• _Stated exercise_:
Please copy every one of the rows below word for word, keeping each line unchanged and in the same order.

____________________

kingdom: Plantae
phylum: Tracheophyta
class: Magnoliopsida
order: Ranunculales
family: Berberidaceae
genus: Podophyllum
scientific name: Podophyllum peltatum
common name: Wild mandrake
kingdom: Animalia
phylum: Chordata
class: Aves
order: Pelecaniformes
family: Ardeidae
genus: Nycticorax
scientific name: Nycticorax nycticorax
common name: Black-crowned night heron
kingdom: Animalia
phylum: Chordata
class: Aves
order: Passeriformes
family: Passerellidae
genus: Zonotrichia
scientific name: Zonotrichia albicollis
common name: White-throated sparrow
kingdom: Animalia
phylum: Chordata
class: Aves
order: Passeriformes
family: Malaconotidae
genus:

____________________

• _Complete answer_:
kingdom: Plantae
phylum: Tracheophyta
class: Magnoliopsida
order: Ranunculales
family: Berberidaceae
genus: Podophyllum
scientific name: Podophyllum peltatum
common name: Wild mandrake
kingdom: Animalia
phylum: Chordata
class: Aves
order: Pelecaniformes
family: Ardeidae
genus: Nycticorax
scientific name: Nycticorax nycticorax
common name: Black-crowned night heron
kingdom: Animalia
phylum: Chordata
class: Aves
order: Passeriformes
family: Passerellidae
genus: Zonotrichia
scientific name: Zonotrichia albicollis
common name: White-throated sparrow
kingdom: Animalia
phylum: Chordata
class: Aves
order: Passeriformes
family: Malaconotidae
genus:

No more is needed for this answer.